CHINA—Hong Kong-based Information Center for Human Rights & Democracy said that police in Pengshui County, Chongqing City, China, recently arrested 25 people caught sending text messages, using their cell phones, that expressed their dissatisfaction with the Chinese Communist regime and local authorities.
On August 25, Qin Zhongfei, a staff member of the Education Committee in Pengshui County sent a 120-word message to his friend that ridiculed the way a Pengshui County leader handled education and public works assignments. Qin's friend then forwarded the message to other friends.

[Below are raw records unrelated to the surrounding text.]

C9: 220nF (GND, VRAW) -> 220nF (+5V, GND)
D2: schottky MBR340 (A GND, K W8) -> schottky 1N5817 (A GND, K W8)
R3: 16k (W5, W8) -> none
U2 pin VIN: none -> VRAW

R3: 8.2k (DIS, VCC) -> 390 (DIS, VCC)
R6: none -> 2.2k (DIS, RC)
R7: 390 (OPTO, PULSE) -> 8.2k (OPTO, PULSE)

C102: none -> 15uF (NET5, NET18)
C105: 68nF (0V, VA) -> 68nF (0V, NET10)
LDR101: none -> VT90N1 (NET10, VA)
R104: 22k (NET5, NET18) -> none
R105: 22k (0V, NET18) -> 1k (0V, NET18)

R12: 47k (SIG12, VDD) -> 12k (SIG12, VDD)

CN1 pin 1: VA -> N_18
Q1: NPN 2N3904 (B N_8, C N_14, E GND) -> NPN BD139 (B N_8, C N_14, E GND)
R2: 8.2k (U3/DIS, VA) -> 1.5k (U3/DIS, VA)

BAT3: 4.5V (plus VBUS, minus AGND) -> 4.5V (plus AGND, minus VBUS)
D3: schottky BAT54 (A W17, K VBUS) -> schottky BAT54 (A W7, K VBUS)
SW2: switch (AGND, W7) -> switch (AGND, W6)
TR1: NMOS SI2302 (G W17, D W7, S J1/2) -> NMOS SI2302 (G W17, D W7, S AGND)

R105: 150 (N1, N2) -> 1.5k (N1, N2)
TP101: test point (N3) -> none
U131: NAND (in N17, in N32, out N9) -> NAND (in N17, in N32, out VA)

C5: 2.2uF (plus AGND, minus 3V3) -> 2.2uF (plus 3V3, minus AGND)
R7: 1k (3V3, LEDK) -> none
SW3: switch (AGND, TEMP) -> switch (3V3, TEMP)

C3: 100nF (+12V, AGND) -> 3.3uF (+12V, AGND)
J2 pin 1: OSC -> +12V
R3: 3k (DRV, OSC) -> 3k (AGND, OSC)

On August 31 the police of Chongqing City arrested Qin Zhongfei. Qin was held in custody until October 24. The other 24 people who had sent or received the message were only detained for several hours. Qin Zhongfei was detained for 54 days for the crime of “defamation;” however, the police could not say whom he had defamed because he had not mentioned any names in the text he sent.
Qin would not say whether the police were going to charge him with “inciting subversion.” He only said it was a nightmare and that he did not want to talk about it. The Information Center pointed out that, by the end of October, China had 420 million cell phone users. Cell phone users sent 304.6 billion short messages last year.
The Center believes that the police in Chongqing City are arresting cell phone users caught sending text messages that express discontent with the CCP regime or any other officials. Those arrested can be charged with the crimes of “inciting subversion” or “defamation” at any time. The intensive monitoring by the police of cell phone text messages violates the privacy of cell phone users in China.